貴方が誰だかは知らないが、彼女を返してくれないか?」
陽子を指さし、じっと浩瀚を見据える男はどこまでも優しげだ。
「この方が誰だか知っての言葉か?」
「彼女は俺の妻だろ?
俺の妻は綺麗な赤の髪でそれは美しい翡翠のような瞳なんだ。
どうして貴方の後ろにいるのかは知らないが、早く彼女を、緋玲を返してくれ。」
何を言っているのか訳が分からないという風の2人を尻目に、
男が一歩歩み寄った。
「なあ、俺はずっと貴女だけを待っていたんだ。
ずっと、ずっとだ。
貴女だけはいつも俺の味方をしてくれた。
貴女だけがいつも笑いかけてくれていた。」
なのにどうして別の男と共にいる?
男の瞳はどこか悲しそうだ。
それを見て陽子はこの男を哀れに思った。
今にも泣きそうな顔の男を見つめ、浩瀚の制止を聞かずにそっと近づいた。
「あなたは寂しい思いをしていたんだな。
けれど、私は貴女の思い人ではないよ。
私の名前は陽子だ。
外見が似ているのかもしれないけれど、中身はまったくの別人だ。
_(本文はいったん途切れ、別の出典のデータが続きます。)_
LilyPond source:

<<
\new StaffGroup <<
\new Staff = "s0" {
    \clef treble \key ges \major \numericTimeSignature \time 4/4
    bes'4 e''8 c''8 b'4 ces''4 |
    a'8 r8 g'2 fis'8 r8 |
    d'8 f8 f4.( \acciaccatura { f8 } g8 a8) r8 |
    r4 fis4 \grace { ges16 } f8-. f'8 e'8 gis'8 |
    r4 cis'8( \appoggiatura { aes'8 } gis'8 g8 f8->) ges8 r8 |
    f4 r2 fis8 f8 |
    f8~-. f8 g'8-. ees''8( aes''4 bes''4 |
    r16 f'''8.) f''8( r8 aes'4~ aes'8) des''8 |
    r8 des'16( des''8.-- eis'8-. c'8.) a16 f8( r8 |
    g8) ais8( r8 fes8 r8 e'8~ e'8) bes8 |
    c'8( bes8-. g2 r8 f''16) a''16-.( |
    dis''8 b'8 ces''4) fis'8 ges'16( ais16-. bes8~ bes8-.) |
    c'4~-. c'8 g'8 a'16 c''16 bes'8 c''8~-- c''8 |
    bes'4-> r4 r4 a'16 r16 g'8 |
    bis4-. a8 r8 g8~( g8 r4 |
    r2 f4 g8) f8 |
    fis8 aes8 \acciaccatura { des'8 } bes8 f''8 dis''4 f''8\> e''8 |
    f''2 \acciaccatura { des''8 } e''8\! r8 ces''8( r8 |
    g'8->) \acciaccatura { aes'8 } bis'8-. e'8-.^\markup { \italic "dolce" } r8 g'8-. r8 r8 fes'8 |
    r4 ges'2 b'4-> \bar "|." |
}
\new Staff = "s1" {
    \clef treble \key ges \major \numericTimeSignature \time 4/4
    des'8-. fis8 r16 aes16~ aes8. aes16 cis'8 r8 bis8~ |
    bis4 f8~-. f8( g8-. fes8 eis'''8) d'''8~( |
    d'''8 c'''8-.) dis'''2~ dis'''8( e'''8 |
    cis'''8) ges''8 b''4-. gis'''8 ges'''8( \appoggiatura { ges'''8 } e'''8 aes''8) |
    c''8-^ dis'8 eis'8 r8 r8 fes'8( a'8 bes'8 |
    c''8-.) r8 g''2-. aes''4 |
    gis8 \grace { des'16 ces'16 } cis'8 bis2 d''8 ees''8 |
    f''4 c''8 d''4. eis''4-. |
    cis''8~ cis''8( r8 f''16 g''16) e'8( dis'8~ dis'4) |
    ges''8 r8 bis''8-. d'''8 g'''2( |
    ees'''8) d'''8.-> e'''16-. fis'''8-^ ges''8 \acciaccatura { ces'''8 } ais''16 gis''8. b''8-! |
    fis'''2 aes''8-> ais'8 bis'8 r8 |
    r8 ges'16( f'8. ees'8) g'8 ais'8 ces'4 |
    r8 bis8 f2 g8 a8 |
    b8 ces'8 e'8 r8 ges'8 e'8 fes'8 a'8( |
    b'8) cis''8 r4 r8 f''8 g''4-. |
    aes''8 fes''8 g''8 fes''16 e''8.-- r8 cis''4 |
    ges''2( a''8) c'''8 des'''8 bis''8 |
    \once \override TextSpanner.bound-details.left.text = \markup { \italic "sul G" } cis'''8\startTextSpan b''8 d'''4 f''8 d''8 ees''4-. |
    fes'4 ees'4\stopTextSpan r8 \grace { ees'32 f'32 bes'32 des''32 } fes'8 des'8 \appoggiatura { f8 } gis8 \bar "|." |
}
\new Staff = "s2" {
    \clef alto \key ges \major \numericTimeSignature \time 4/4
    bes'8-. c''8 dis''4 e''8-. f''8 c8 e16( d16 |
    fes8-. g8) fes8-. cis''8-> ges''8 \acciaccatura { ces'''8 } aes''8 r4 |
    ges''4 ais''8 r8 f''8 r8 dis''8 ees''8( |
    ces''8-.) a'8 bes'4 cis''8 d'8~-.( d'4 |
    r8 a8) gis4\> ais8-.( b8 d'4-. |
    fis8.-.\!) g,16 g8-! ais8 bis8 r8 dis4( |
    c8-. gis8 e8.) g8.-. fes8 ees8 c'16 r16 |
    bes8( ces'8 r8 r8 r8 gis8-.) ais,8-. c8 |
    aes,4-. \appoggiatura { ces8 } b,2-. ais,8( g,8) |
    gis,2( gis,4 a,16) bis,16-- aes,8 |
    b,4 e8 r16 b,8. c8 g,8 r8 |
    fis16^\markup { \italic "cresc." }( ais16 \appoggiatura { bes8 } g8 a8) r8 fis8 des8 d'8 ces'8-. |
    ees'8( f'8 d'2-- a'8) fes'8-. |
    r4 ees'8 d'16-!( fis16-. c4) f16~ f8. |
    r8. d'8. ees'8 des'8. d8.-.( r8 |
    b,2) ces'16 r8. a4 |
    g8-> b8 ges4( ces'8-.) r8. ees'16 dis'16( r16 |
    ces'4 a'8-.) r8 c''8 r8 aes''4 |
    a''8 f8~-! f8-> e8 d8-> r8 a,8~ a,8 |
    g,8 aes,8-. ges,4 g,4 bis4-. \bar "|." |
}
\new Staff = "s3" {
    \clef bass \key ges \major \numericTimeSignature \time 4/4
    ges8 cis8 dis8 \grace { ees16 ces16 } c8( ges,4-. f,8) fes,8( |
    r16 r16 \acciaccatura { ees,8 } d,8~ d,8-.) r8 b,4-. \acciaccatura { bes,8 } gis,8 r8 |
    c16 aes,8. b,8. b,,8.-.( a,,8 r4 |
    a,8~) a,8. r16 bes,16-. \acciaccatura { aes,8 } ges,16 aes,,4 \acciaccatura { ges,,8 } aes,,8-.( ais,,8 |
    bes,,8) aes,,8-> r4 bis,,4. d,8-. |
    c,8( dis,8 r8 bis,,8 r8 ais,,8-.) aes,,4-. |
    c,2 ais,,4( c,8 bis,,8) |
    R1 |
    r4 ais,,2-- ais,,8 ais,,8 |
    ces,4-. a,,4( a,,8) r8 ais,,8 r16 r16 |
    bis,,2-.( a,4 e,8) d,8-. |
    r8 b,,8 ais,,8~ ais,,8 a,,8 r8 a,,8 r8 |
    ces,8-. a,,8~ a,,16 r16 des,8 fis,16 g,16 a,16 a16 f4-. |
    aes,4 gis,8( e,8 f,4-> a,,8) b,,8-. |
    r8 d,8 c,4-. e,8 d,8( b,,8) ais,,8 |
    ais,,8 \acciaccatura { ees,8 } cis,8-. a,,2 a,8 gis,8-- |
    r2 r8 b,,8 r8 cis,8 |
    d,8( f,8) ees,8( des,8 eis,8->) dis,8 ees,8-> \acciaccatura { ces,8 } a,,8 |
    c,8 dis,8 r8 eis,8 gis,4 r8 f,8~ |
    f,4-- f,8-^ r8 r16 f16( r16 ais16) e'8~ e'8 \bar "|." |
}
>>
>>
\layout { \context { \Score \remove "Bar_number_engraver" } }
」
吸い込まれるような青の瞳を見つめているうちに、陽子は不思議な気持ちになった。
心安らぐような、今己がどこにいるのかすら分からないような、
あいまいでふわふわとした感覚だった。
それを悟ってか浩瀚が急いで陽子の腕を取り引き寄せる。
しかし突如男が眩いほどの光に包まれたため、二人は再び目を覆ったのだった。
再び陽子が目を開けた時にはそこには浩瀚しかおらず、
先ほどまでの青の瞳の青年は何処かへ消え去っていた。
「どうやらどこかに行ってしまったようだな。
これで一件落着だな、浩瀚。」
嬉しげに腰に手を当ててそう言う陽子への返事はない。
それを不審に思い、浩瀚を振り返る。
月光を背に浴びえていて表情はよくは見えないが、
目元を手で覆い静かにたたずむ浩瀚の姿がそこにはあった。
「どうした?」
やはり返答はなく、陽子はそっとその顔を覗き見た。
俯き加減だった浩瀚が顔を上げ、陽子の瞳を静かに見つめた。
その瞳はいつもの琥珀ではなく、鮮やかな青色だった。
ぎょっとしたように目を見開く陽子に浩瀚はにやりと笑む。
「手こずらせてくれたけれどなんとか御せたかな。」
ぼそりと一人呟くその声は浩瀚の声だが、どこか雰囲気が異なる。
「浩瀚?」
こわごわと呼ぶ。
「やっと体も手に入ったことだし、お楽しみといこうか。」
浩瀚は陽子の肩に手を置いた。
思わずその手を振りほどいた陽子に浩瀚は、男は気にした風もなく微笑んだ。
「浩瀚に何をしたんだ。」
鋭い瞳でにらみつけ、水寓刀に手をかける。
「俺を斬り殺そうというのか?
ま、死ぬのは浩瀚の方だがな。」
「黙れ!早く浩瀚から出ていけ!」
必死で叫ぶ陽子の言葉をさらりと無視し、再度陽子に手を伸ばす男から必死で逃げる。
班渠を呼ぶが何の反応もない。
「無駄だよ。
ここは俺の領域だからね。
ねえ、早く貴女が欲しいんだが?」
あっという間に壁際にまで追い詰められる。
相手は敵だというのに、肉体が浩瀚では斬りつけることすらできない。
それを見透かしてか男がにんまりと笑む。
・・・・満足させてくれたらこの体はこいつに返すさ。
成すすべのないまま、心だけは抵抗を続けていた。